§ WORK INSTRUCTIONS
Rewrite the material's text with "top-left origin" replaced by "origin at the top-left corner" and everything else unchanged. Leave the pictures out of your answer.

§ INPUT DATA
--
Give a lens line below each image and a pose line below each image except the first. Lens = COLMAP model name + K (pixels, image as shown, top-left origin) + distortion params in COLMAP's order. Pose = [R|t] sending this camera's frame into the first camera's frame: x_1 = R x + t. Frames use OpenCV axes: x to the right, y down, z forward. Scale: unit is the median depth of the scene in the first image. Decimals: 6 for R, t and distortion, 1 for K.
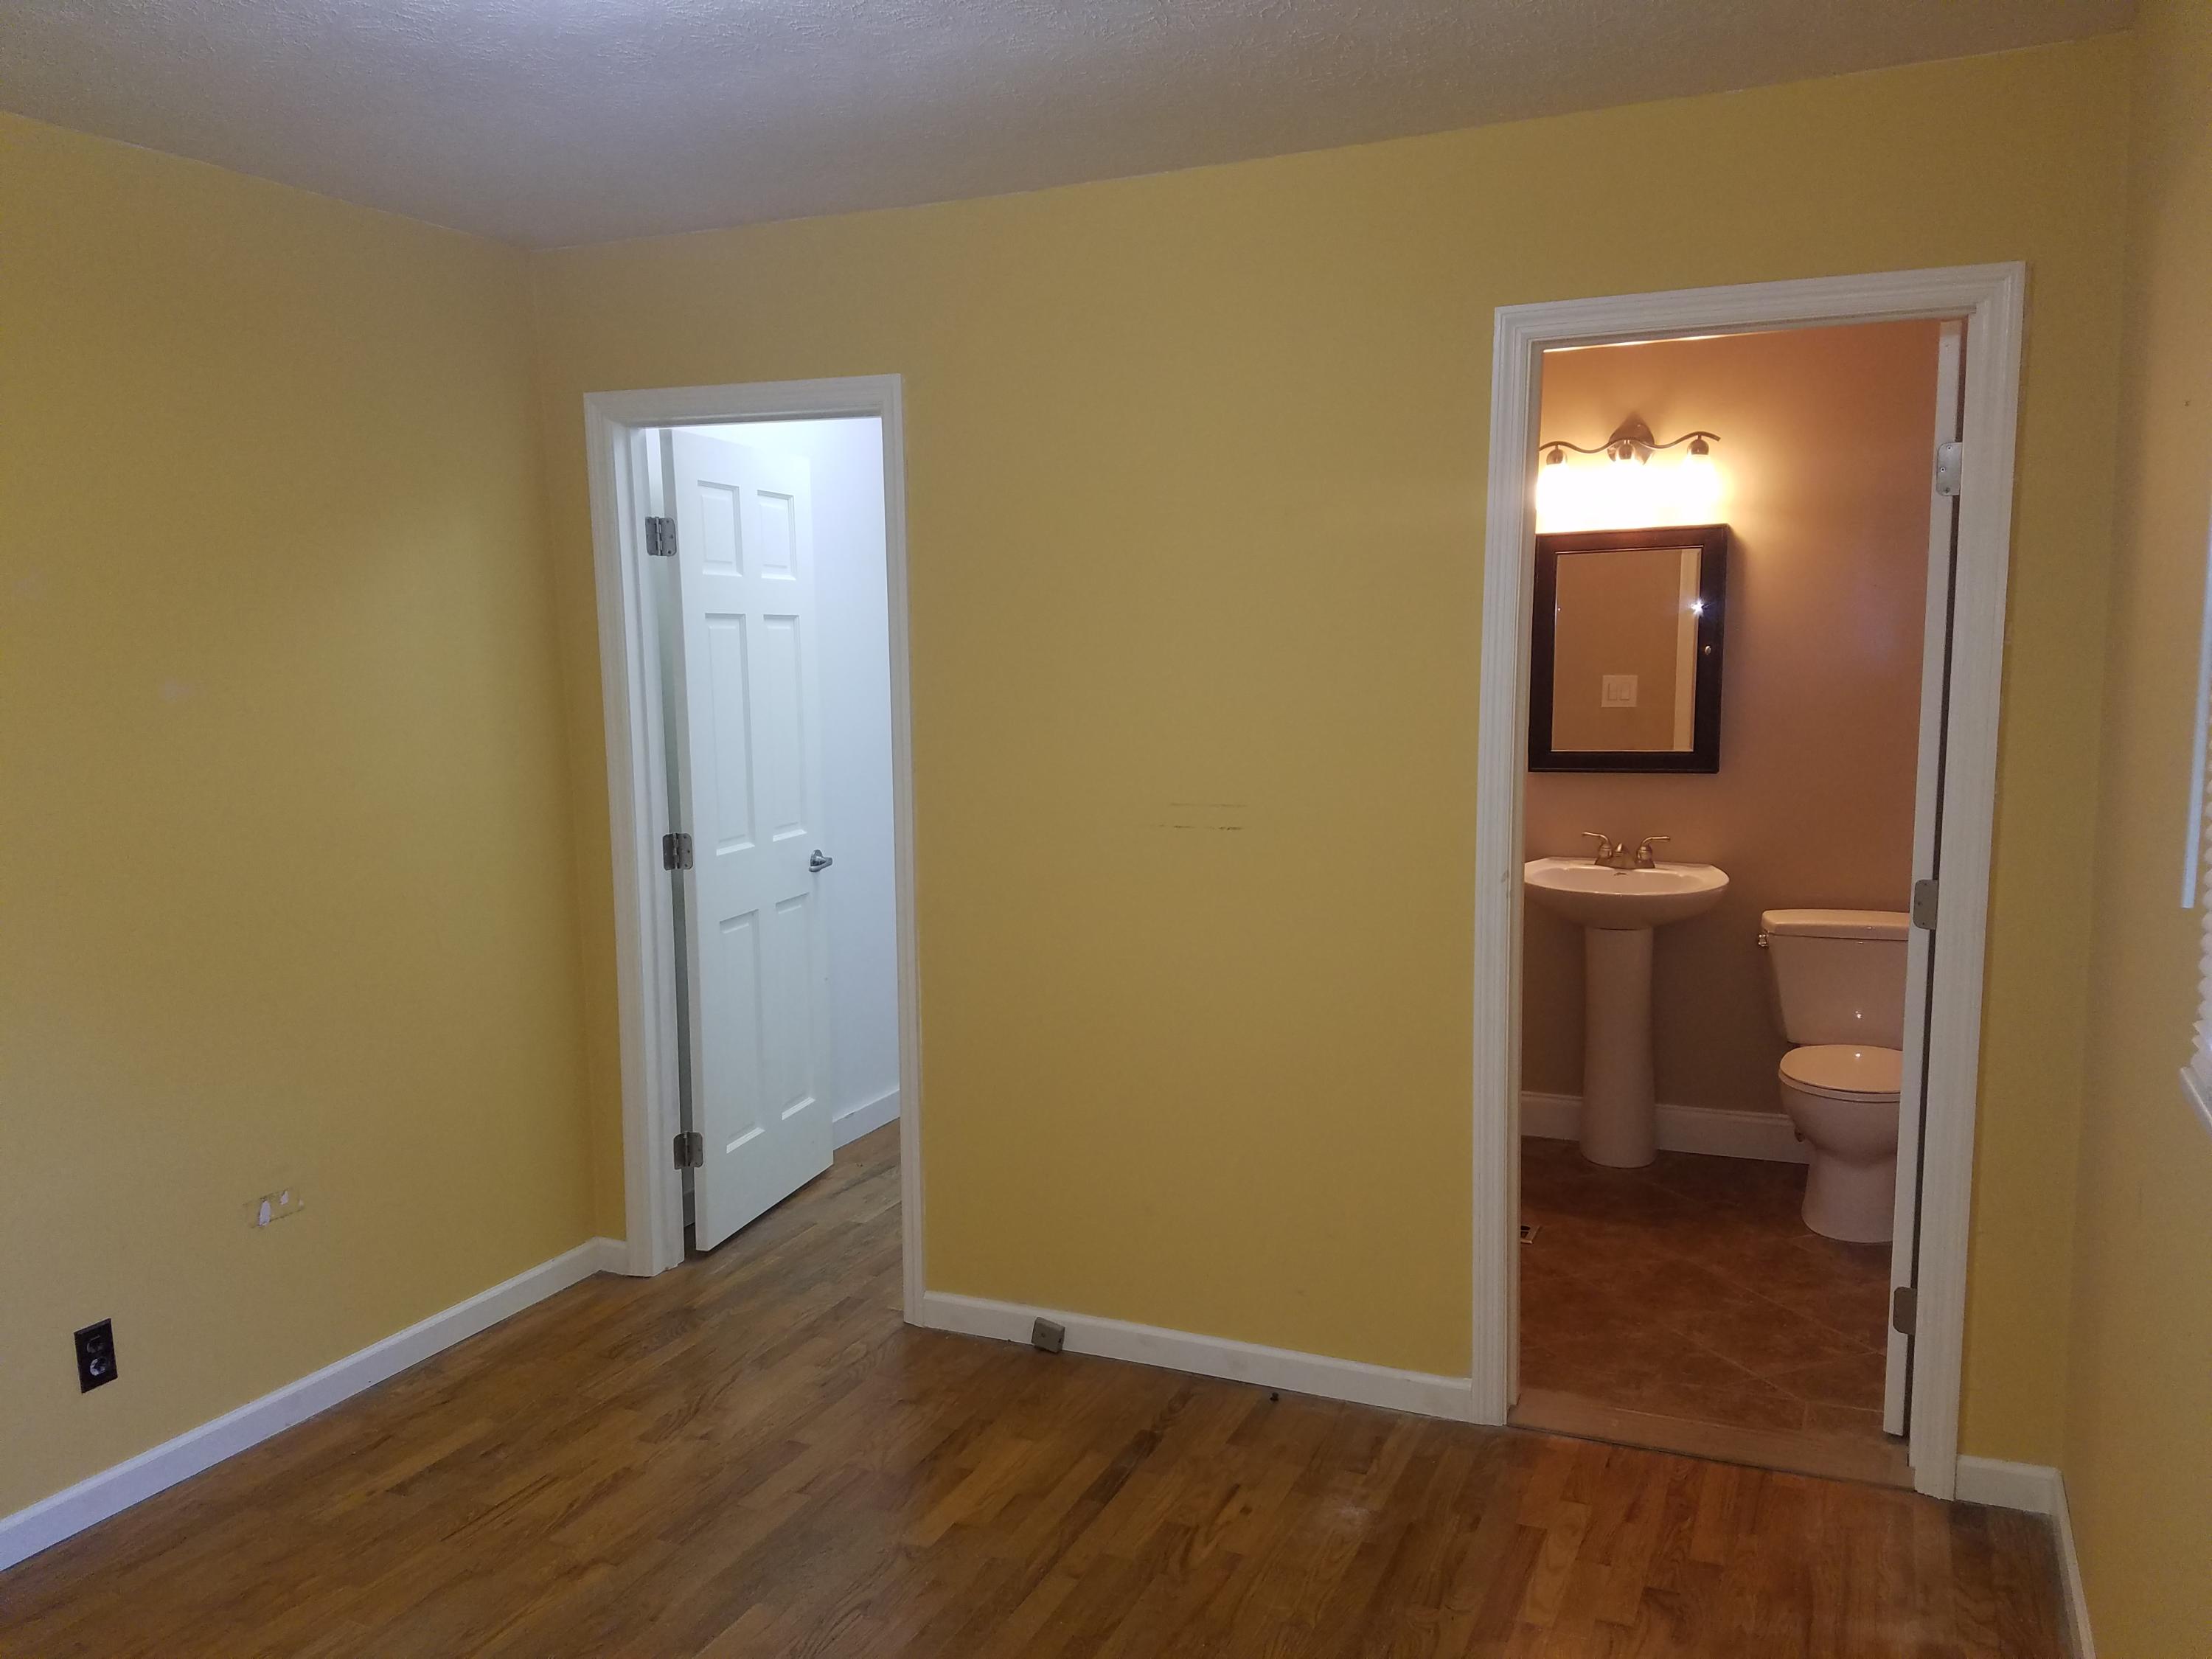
lens RADIAL K [[1615.6, 0, 1102.9], [0, 1615.6, 860.8], [0, 0, 1]] dist [0.233225, -0.429530]
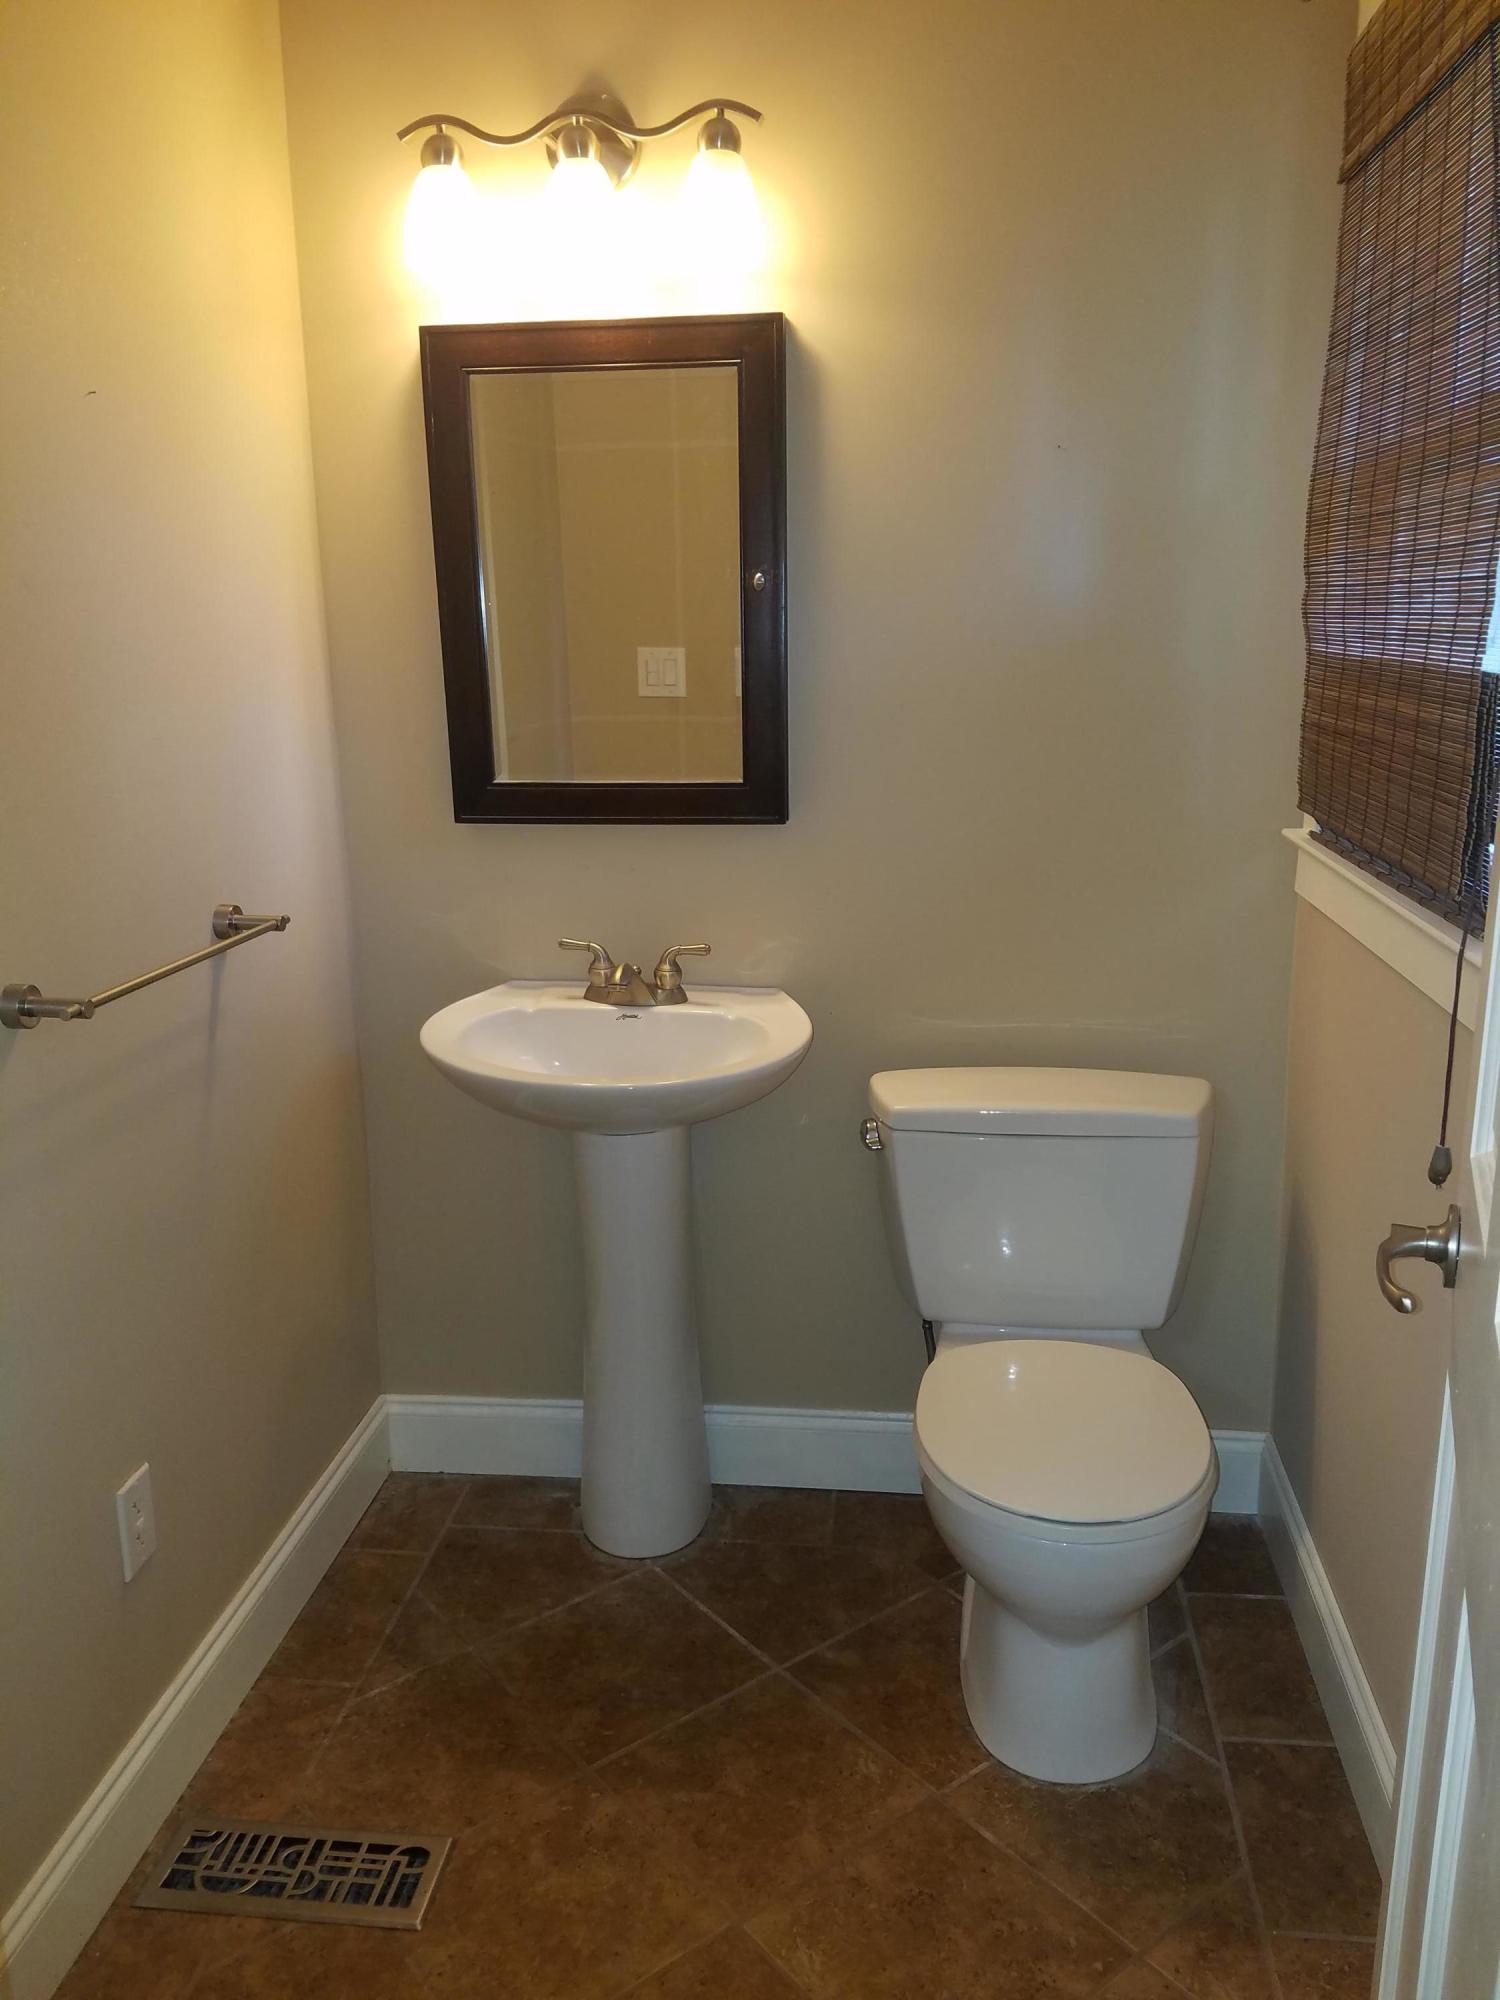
lens RADIAL K [[1460.8, 0, 704.2], [0, 1460.8, 992.3], [0, 0, 1]] dist [0.233225, -0.429530]
pose [[0.960408, -0.068202, 0.270120, 0.214822], [0.039766, 0.993204, 0.109386, -0.051547], [-0.275744, -0.094313, 0.956593, 0.551050]]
--
§ OUTPUT
Give a lens line below each image and a pose line below each image except the first. Lens = COLMAP model name + K (pixels, image as shown, origin at the top-left corner) + distortion params in COLMAP's order. Pose = [R|t] sending this camera's frame into the first camera's frame: x_1 = R x + t. Frames use OpenCV axes: x to the right, y down, z forward. Scale: unit is the median depth of the scene in the first image. Decimals: 6 for R, t and distortion, 1 for K.
lens RADIAL K [[1615.6, 0, 1102.9], [0, 1615.6, 860.8], [0, 0, 1]] dist [0.233225, -0.429530]
lens RADIAL K [[1460.8, 0, 704.2], [0, 1460.8, 992.3], [0, 0, 1]] dist [0.233225, -0.429530]
pose [[0.960408, -0.068202, 0.270120, 0.214822], [0.039766, 0.993204, 0.109386, -0.051547], [-0.275744, -0.094313, 0.956593, 0.551050]]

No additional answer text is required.